- **WHAT IS BEING ASKED**
Extract every line below that contains the word "plant".

- **ENTRIES SUPPLIED**
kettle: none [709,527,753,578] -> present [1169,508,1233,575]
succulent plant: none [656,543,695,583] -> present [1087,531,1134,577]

---

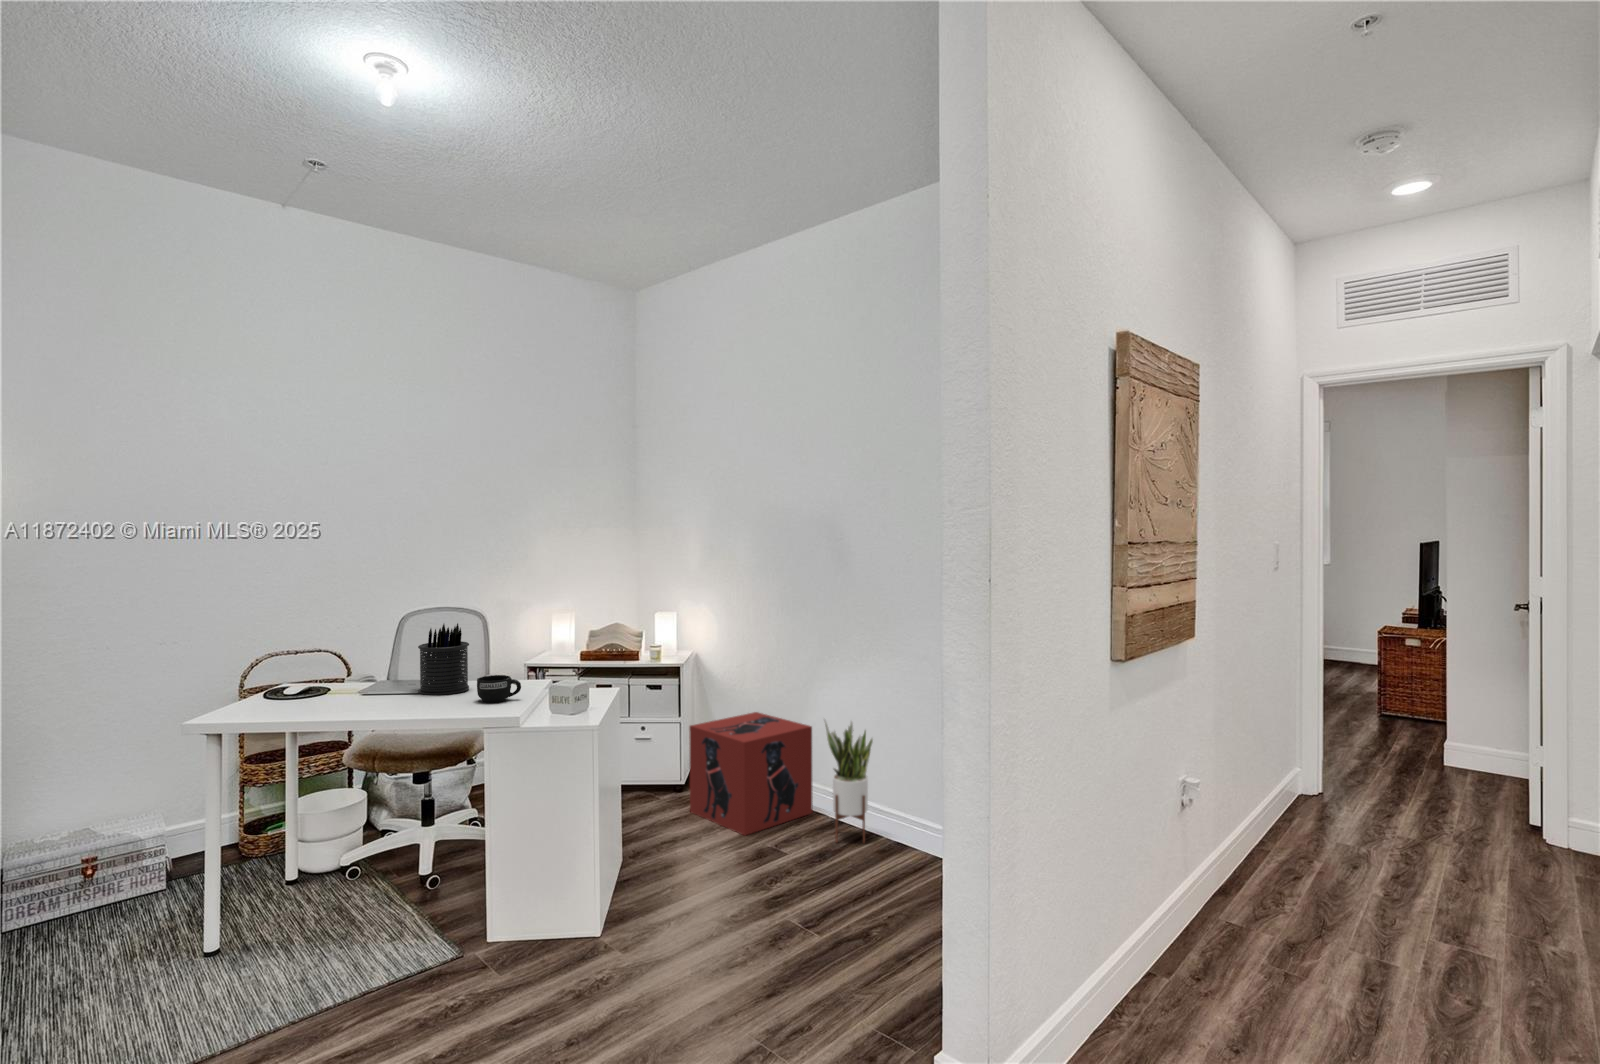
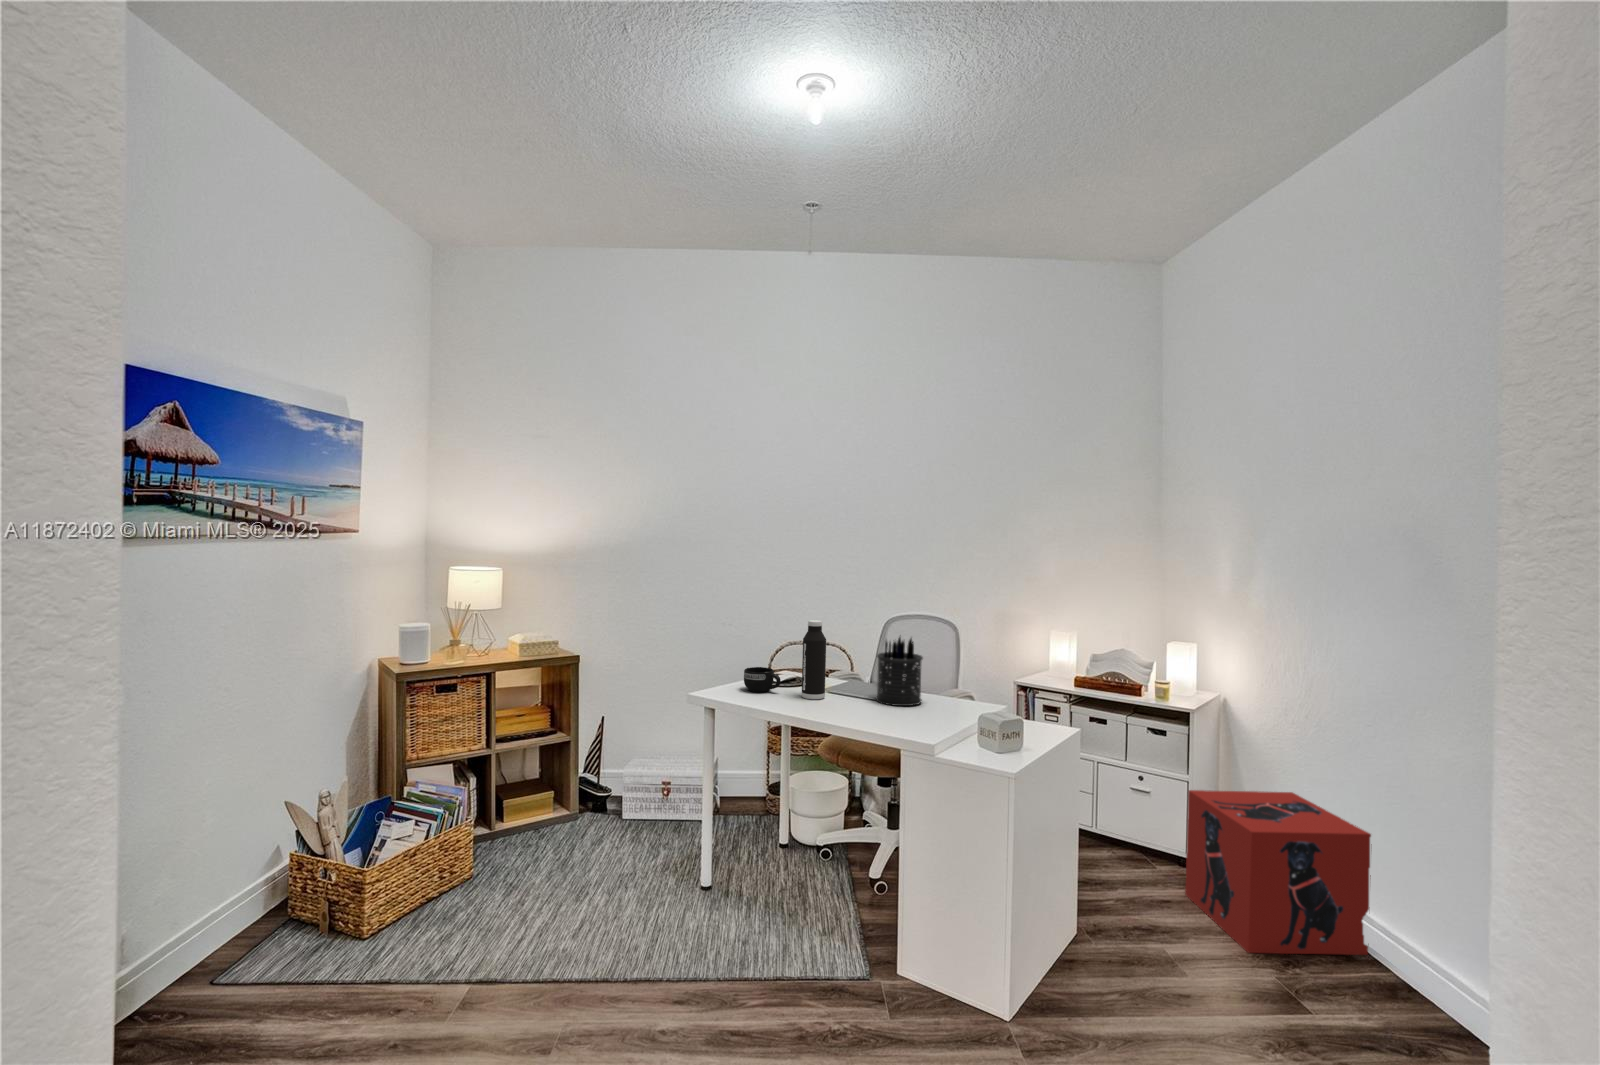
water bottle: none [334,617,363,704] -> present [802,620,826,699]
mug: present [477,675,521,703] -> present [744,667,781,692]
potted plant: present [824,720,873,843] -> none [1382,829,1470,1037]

- **SOLUTION FOR THIS TASK**
succulent plant: none [656,543,695,583] -> present [1087,531,1134,577]
potted plant: present [824,720,873,843] -> none [1382,829,1470,1037]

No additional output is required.